§ **Problem to solve**: Nothing after the line containing "umgewandelt. Seit 2014" belongs in the answer; write out exactly every line from the start of the material up to it, including it.

§ **Provided material**:
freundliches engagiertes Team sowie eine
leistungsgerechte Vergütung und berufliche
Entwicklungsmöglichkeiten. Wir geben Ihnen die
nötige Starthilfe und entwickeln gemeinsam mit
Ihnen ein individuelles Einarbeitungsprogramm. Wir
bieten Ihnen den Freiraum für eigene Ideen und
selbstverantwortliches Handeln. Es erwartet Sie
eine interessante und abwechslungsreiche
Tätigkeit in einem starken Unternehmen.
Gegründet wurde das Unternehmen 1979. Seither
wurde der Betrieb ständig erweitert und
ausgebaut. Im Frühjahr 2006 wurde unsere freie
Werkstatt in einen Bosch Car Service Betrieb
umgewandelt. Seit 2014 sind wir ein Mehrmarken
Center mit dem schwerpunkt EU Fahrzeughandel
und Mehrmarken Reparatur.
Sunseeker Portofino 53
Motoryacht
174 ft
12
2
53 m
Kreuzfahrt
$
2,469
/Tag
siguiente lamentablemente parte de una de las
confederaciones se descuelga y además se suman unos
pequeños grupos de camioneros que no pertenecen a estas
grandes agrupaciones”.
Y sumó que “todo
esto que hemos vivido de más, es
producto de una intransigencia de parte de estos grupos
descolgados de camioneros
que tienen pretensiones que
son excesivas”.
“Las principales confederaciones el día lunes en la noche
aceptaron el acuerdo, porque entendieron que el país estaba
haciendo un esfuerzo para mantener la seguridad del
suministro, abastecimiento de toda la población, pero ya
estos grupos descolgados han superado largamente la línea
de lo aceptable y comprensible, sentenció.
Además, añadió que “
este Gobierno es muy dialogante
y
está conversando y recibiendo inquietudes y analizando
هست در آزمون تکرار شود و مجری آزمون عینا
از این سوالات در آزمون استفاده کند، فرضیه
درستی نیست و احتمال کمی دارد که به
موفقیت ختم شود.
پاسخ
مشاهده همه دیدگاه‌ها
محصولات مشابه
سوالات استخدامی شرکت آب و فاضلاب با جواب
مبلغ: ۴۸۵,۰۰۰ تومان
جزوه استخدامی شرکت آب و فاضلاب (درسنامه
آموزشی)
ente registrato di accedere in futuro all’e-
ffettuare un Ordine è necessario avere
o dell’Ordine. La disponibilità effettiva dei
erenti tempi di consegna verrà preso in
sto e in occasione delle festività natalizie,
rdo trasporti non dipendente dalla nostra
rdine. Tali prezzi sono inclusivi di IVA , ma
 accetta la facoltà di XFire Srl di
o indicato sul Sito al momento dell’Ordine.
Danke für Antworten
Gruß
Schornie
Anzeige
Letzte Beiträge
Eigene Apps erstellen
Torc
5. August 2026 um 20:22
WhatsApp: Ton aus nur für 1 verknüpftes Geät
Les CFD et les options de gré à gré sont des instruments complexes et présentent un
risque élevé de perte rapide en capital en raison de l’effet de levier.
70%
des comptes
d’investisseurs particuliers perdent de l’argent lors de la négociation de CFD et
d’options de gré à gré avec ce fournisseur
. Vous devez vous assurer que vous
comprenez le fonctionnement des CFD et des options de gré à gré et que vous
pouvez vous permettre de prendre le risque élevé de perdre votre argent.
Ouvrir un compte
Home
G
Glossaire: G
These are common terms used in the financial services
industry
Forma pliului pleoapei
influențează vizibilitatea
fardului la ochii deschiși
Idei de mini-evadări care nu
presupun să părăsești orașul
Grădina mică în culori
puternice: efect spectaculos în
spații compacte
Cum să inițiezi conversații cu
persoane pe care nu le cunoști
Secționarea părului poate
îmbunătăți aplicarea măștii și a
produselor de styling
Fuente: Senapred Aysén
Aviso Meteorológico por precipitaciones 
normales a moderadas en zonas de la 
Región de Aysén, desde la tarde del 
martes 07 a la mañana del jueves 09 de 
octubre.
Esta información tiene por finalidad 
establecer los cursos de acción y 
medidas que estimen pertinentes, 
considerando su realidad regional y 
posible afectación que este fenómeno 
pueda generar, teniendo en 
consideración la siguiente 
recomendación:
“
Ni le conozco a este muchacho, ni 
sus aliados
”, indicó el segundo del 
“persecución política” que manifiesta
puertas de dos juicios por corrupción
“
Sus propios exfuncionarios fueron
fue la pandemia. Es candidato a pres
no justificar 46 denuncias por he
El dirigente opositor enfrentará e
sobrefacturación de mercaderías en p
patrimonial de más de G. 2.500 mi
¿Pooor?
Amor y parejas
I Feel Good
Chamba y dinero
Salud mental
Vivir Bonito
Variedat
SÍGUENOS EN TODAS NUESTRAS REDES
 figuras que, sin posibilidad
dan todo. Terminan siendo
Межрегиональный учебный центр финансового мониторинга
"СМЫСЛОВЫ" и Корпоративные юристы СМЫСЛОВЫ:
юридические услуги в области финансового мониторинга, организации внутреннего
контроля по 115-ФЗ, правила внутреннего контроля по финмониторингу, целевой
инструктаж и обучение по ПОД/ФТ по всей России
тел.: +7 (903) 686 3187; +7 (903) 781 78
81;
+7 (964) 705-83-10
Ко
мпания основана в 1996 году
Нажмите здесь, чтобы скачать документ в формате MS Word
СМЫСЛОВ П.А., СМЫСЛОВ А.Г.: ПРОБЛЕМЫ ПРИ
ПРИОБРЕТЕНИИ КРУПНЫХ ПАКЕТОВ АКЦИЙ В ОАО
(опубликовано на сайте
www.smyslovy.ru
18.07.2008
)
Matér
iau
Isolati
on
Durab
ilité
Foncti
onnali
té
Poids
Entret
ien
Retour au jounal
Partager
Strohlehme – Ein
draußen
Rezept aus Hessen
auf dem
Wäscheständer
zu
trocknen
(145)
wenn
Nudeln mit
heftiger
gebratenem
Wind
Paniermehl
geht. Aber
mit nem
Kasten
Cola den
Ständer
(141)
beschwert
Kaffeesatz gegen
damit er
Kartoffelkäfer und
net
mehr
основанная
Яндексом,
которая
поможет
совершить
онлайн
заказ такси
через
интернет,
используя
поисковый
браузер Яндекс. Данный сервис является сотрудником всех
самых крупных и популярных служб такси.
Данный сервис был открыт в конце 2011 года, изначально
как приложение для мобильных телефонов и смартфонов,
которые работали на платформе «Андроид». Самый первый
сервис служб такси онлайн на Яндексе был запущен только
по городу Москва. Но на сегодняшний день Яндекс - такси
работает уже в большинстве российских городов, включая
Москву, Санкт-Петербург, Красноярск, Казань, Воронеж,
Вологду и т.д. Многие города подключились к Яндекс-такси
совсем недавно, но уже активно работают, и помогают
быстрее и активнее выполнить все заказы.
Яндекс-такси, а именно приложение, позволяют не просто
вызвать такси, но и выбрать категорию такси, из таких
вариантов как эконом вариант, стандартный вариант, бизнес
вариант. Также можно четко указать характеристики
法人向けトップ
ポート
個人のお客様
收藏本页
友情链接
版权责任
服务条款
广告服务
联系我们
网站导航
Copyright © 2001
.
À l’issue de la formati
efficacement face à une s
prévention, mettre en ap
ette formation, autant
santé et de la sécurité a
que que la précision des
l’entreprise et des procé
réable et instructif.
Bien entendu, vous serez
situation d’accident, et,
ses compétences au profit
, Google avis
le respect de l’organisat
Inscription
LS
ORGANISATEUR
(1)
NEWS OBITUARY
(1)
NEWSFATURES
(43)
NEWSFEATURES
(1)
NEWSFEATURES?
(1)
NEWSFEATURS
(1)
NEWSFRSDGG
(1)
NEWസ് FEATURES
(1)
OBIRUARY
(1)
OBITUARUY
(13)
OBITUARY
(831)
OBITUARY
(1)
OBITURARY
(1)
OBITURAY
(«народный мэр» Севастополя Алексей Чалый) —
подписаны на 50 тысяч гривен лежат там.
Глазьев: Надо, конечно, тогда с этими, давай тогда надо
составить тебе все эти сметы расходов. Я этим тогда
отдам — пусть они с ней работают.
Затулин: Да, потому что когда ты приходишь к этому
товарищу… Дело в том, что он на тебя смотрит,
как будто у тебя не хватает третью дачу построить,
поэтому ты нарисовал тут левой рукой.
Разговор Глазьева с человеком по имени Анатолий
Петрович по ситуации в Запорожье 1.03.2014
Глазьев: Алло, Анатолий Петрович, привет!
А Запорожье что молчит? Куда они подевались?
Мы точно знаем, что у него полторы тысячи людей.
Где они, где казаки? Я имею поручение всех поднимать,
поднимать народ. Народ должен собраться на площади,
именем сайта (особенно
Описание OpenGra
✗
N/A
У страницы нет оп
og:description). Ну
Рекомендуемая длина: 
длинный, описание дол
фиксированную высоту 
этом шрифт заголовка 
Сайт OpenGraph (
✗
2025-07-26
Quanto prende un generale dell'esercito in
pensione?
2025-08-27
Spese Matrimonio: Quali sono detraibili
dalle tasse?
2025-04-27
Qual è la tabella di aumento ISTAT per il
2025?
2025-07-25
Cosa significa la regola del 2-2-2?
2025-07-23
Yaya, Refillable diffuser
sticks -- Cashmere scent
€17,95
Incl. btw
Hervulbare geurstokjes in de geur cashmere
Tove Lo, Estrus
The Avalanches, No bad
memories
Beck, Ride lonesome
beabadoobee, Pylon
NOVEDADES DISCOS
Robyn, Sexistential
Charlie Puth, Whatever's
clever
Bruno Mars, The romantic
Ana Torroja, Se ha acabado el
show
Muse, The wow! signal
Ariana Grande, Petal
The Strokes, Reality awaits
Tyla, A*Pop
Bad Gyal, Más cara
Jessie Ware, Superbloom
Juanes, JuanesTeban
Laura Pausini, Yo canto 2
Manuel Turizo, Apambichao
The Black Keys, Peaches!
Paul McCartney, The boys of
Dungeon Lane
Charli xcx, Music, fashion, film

§ **Result of this task**:
freundliches engagiertes Team sowie eine
leistungsgerechte Vergütung und berufliche
Entwicklungsmöglichkeiten. Wir geben Ihnen die
nötige Starthilfe und entwickeln gemeinsam mit
Ihnen ein individuelles Einarbeitungsprogramm. Wir
bieten Ihnen den Freiraum für eigene Ideen und
selbstverantwortliches Handeln. Es erwartet Sie
eine interessante und abwechslungsreiche
Tätigkeit in einem starken Unternehmen.
Gegründet wurde das Unternehmen 1979. Seither
wurde der Betrieb ständig erweitert und
ausgebaut. Im Frühjahr 2006 wurde unsere freie
Werkstatt in einen Bosch Car Service Betrieb
umgewandelt. Seit 2014 sind wir ein Mehrmarken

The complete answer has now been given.